§ DESCRIPTION OF THE TASK:
Copy each line from the entries that the word "potted" appears in.

Before and after object boxes:

- - -

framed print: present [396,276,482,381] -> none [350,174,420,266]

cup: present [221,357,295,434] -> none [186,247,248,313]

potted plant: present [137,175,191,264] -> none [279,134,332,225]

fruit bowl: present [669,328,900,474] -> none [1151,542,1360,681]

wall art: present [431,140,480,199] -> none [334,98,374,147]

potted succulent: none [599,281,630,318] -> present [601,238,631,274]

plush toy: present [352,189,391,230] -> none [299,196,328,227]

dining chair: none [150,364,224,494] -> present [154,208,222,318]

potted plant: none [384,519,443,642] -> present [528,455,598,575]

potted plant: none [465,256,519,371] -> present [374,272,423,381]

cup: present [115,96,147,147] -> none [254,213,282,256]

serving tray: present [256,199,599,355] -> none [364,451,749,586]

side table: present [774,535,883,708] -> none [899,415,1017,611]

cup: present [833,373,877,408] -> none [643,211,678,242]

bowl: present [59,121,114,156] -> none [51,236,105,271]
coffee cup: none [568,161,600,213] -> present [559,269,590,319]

- - -

§ TASK ANSWER:
potted plant: present [137,175,191,264] -> none [279,134,332,225]
potted succulent: none [599,281,630,318] -> present [601,238,631,274]
potted plant: none [384,519,443,642] -> present [528,455,598,575]
potted plant: none [465,256,519,371] -> present [374,272,423,381]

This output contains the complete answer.